Nikki was first diagnosed with multiple sclerosis in 2002. “There was a sense of relief to have answers, but at the same time, it was life-shattering,” she said. “I was 17 years old. I felt like my life was ending. Then I turned to God. I said, God if this is going to make me stronger, I'm ready.”
When she was diagnosed, it was recommended that she attend a support group, which she did, but she decided it wasn’t for her. But after she married her husband, he encouraged her to try again, and from there, both became more involved with the National MS Society, Mid America Chapter (NMSS), one of the 21 CHAD member charities.
Nikki’s husband is in charge of the Walk MS for the area, and Nikki co-facilitates the support group with Dixie Zoucha. MS is becoming a more widely known illness, Nikki explained, and she encourages those who have been diagnosed with MS and haven’t attended a support group meeting to try it, as it makes a difference. “We need each other. We encourage, support and rally around our members. We fight for you and help you fight for yourself.”
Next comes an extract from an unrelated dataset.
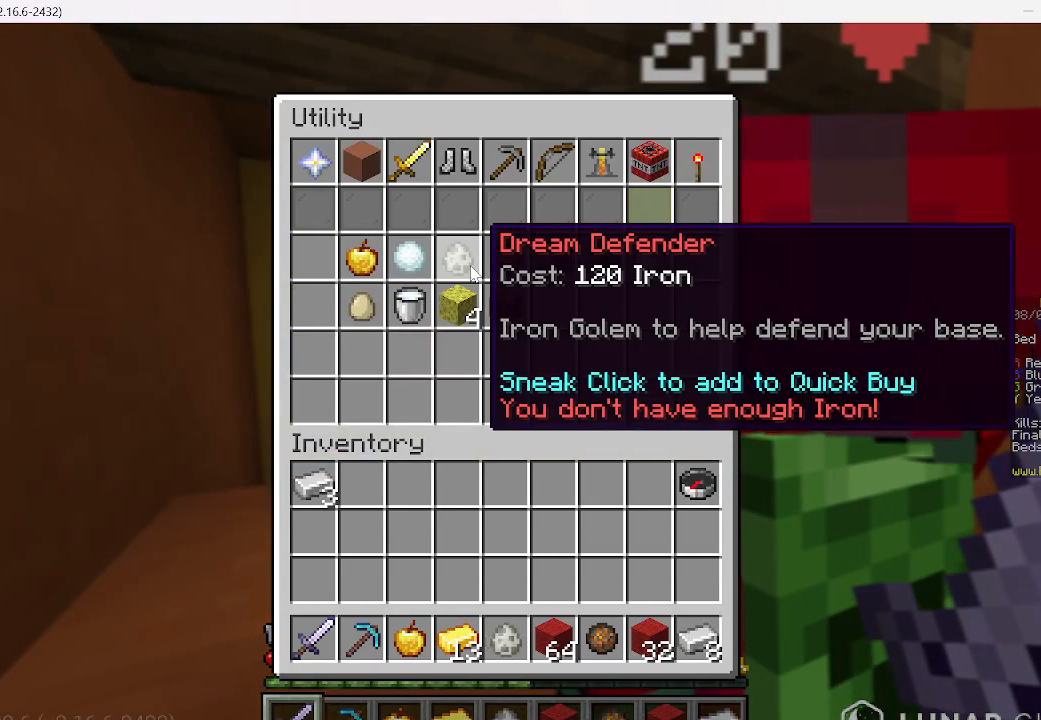
{"keys": ["w"], "mouse": []}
According to Nikki, the support group is so much like a family, and her support group stepped up to care for her and her family when Nikki was put on bedrest when she was pregnant with twins. “The group organized a surprise baby shower for me that we held over skype and it really brightened my day. Support groups really are amazing.”
Nikki also credits the MS Society for being there for her in other ways, too, including finding resources to support her and her family and providing innovations in therapies and care. “Being 34 and looking back, the advances in therapies is unbelievable. When I was diagnosed there were three disease-modifying therapies. Now there are 16 or 17,” she said.